» The task
When the line containing "and percentage complete." is found in the data below, copy it and each line after it through the line containing "reconnection on failures.", exactly and with no others.

(Collected data)
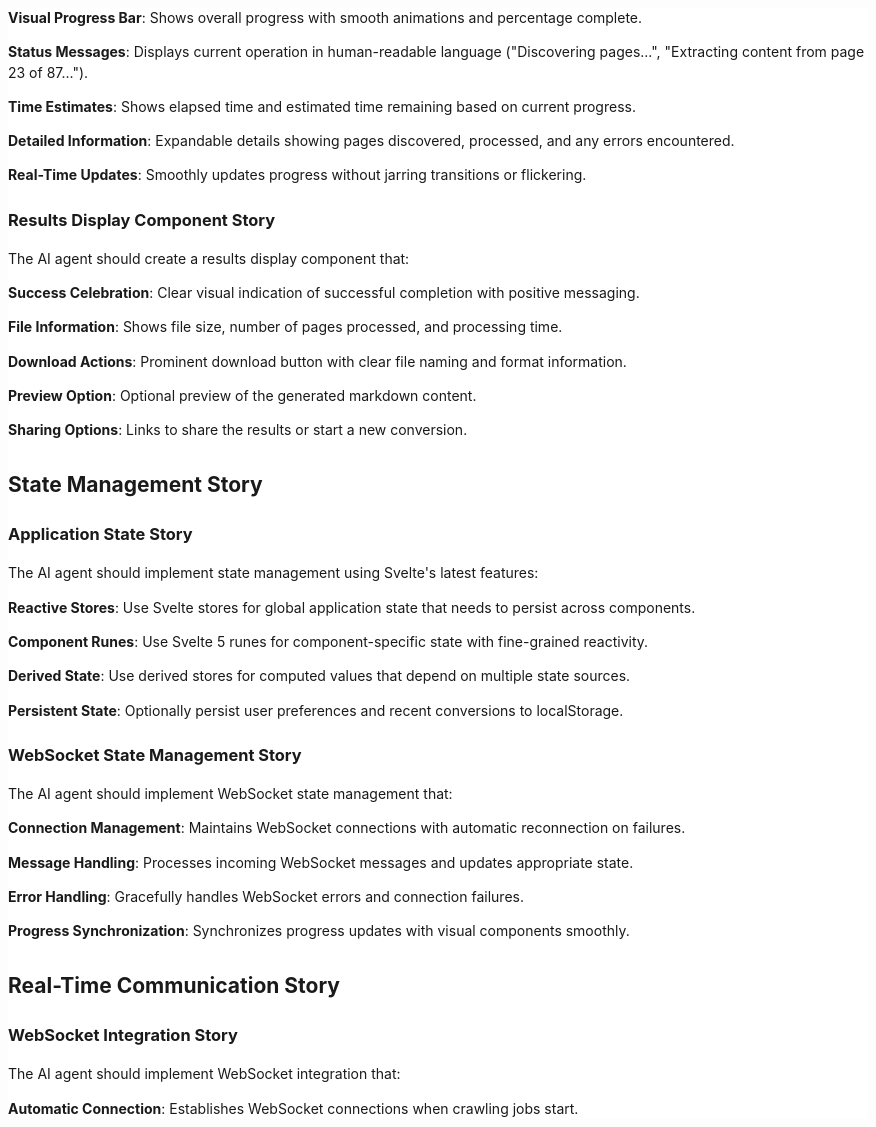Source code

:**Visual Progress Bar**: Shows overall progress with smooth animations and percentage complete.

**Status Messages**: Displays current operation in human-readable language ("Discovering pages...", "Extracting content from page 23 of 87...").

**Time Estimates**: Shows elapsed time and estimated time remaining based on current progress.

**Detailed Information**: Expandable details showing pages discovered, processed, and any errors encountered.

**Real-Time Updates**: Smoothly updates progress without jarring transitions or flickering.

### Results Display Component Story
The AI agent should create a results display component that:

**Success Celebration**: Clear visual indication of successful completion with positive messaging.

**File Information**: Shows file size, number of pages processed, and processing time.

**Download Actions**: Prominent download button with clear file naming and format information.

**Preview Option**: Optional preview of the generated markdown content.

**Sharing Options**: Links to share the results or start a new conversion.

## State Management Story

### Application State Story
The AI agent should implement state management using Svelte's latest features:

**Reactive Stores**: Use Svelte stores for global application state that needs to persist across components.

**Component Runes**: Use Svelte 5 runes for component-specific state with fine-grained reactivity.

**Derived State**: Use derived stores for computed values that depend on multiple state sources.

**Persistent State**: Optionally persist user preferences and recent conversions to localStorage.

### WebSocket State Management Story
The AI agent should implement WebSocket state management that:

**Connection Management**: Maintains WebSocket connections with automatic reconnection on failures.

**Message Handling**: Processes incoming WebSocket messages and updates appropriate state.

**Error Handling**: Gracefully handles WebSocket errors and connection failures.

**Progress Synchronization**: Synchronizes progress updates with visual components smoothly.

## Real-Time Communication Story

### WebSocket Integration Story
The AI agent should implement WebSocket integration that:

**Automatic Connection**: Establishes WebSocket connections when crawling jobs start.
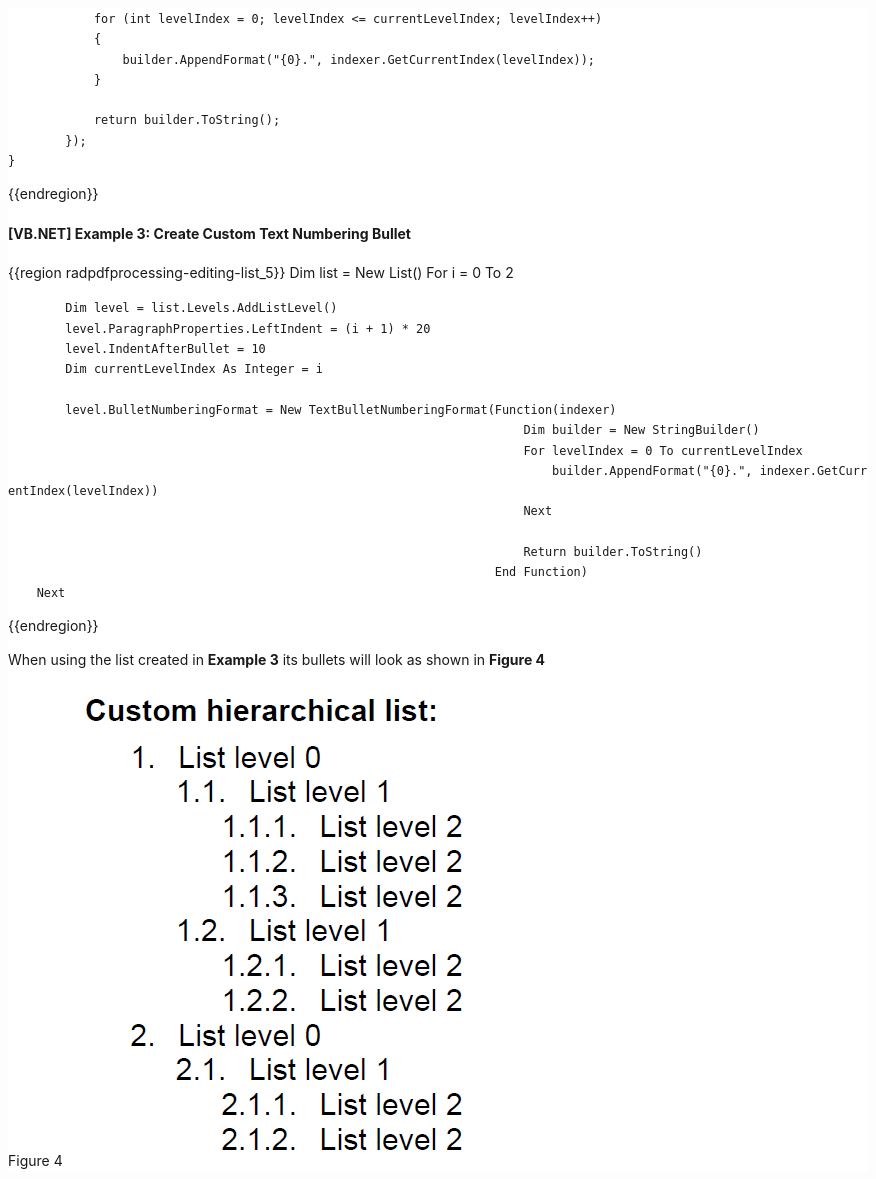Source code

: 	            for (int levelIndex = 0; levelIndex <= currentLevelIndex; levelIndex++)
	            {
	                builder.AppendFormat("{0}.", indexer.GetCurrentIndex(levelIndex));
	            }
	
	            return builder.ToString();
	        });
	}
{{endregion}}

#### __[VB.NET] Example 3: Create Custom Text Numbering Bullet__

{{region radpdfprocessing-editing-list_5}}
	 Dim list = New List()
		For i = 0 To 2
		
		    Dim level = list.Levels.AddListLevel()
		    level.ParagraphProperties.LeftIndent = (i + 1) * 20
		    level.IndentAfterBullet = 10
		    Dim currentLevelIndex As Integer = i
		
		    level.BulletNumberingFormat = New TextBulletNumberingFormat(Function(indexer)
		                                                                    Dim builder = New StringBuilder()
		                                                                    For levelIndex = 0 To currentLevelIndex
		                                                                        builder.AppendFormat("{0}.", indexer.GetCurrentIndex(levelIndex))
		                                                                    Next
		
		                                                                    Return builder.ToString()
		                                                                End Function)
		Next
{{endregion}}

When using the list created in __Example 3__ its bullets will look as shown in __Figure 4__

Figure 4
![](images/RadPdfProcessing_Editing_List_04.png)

» Completed task
:**Visual Progress Bar**: Shows overall progress with smooth animations and percentage complete.

**Status Messages**: Displays current operation in human-readable language ("Discovering pages...", "Extracting content from page 23 of 87...").

**Time Estimates**: Shows elapsed time and estimated time remaining based on current progress.

**Detailed Information**: Expandable details showing pages discovered, processed, and any errors encountered.

**Real-Time Updates**: Smoothly updates progress without jarring transitions or flickering.

### Results Display Component Story
The AI agent should create a results display component that:

**Success Celebration**: Clear visual indication of successful completion with positive messaging.

**File Information**: Shows file size, number of pages processed, and processing time.

**Download Actions**: Prominent download button with clear file naming and format information.

**Preview Option**: Optional preview of the generated markdown content.

**Sharing Options**: Links to share the results or start a new conversion.

## State Management Story

### Application State Story
The AI agent should implement state management using Svelte's latest features:

**Reactive Stores**: Use Svelte stores for global application state that needs to persist across components.

**Component Runes**: Use Svelte 5 runes for component-specific state with fine-grained reactivity.

**Derived State**: Use derived stores for computed values that depend on multiple state sources.

**Persistent State**: Optionally persist user preferences and recent conversions to localStorage.

### WebSocket State Management Story
The AI agent should implement WebSocket state management that:

**Connection Management**: Maintains WebSocket connections with automatic reconnection on failures.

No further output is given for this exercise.